Gérard de Nerval is most famous as the poet who (it is said) took his pet lobster for walks through Paris on a lead made of a blue ribbon.
Hilarious, or what?
Well, as with so many jokes, it depends on how you tell it, and de Nerval may have been tying to make a serious point about the respect and empathy we should feel for all life.
Sadly, de Nerval seems never to have understood that it's quite difficult to be serious about a lobster.
'Why should a lobster be any more ridiculous than a dog?' he asked. '...they know the secrets of the sea, they don't bark, and they don't gnaw upon one's monadic privacy like dogs do. And Goethe had an aversion to dogs, and he wasn't mad.'
More sadly still, poor de Nerval was what a former time would have called mad. He killed himself at the age of forty six while very ill. During his life he introduced France to some important German poetry, wrote travel books, and gave us some poetry of his own.
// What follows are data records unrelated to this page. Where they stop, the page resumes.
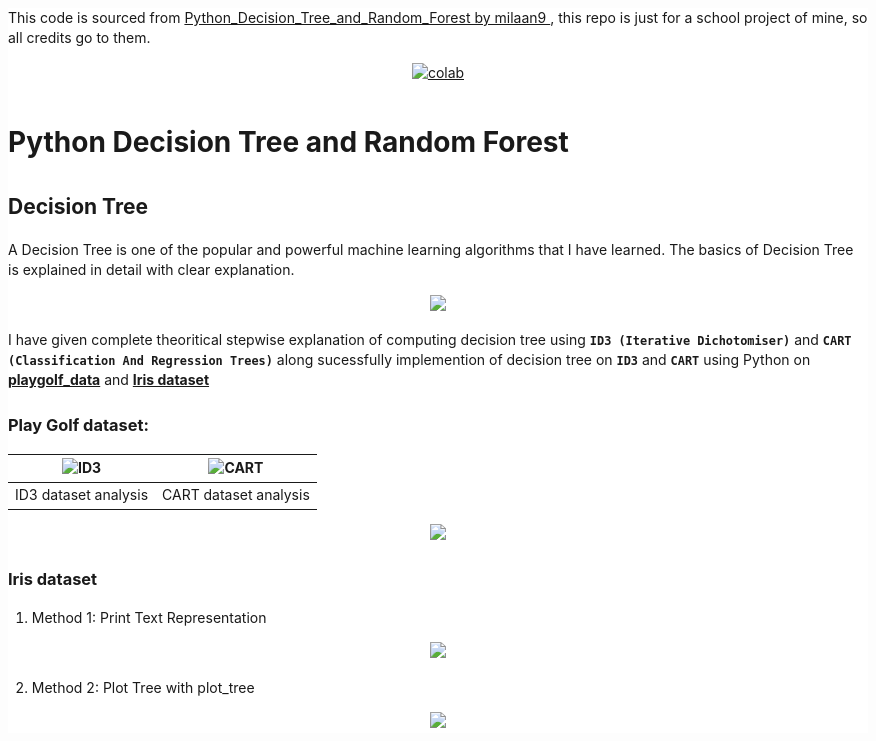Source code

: <p align="center"> 


<p> This code is sourced from <a href="https://github.com/milaan9/Python_Decision_Tree_and_Random_Forest"> Python_Decision_Tree_and_Random_Forest by milaan9 </a>, this repo is just for a school project of mine, so all credits go to them.</p>
</p> 

<p align="center"> 
<a href="[https://githubtocolab.com/milaan9/Python_Decision_Tree_and_Random_Forest](https://colab.research.google.com/github/robottime6/Python_Decision_Tree_and_Random_Forest)"><img src="https://colab.research.google.com/assets/colab-badge.svg" alt="colab"/></a>
</p> 
 
 
# Python Decision Tree and Random Forest

## Decision Tree

A Decision Tree is one of the popular and powerful machine learning algorithms that I have learned. The basics of Decision Tree is explained in detail with clear explanation.


<p align="center">  
 <img src="img/dt0.png" width="700"/>
</p>  

I have given complete theoritical stepwise explanation of computing decision tree using **`ID3 (Iterative Dichotomiser)`** and **`CART (Classification And Regression Trees)`** along sucessfully implemention of decision tree on **`ID3`** and **`CART`** using Python on **[playgolf_data](https://github.com/milaan9/Python_Decision_Tree_and_Random_Forest/blob/main/dataset/playgolf_data.csv)** and **[Iris dataset](https://archive.ics.uci.edu/ml/datasets/iris)**

### Play Golf dataset:
| ![ID3](https://github.com/milaan9/Python_Decision_Tree_and_Random_Forest/blob/main/img/ID3pg.png)  | ![CART](https://github.com/milaan9/Python_Decision_Tree_and_Random_Forest/blob/main/img/CARTpg.png) | 
|:---:|:---:|
| ID3 dataset analysis| CART dataset analysis |

<p align="center">  
 <img src="img/dt.png" width="700"/>
</p> 

### Iris dataset

1. Method 1: Print Text Representation

<p align="center">  
 <img src="output_DecisionTree/iris_DecisionTree_textRep.png" width="300"/>
</p>

2. Method 2: Plot Tree with plot_tree

<p align="center">  
 <img src="output_DecisionTree/iris_DecisionTree_plotTree.png" width="2000"/>
</p>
Here's one of his poems, An Old Tune
There is an air for which I would disown
Mozart's, Rossini's, Weber's melodies, -
A sweet sad air that languishes and sighs,
And keeps its secret charm for me alone.
When'er I hear that music vague and old,
Two hundred years are mist that rolls away;
The thirteenth Louis reigns, and I behold
A green land golden in the dying day.
An old red castle, strong with stony towers,
The windows gay with many coloured glass;
Wide plains, and rivers flowing among flowers,
The bathe the castle basement as they pass.
In antique weed, with dark eyes and gold hair,
A lady looks forth from her window high;
It may be that I knew and found her fair,
In some forgotten life, long time gone by.
Word To Use Today: lobster. The Old English was lobbestre, from loppe, spider. (Yes, Tolkien fans, like Shelob.)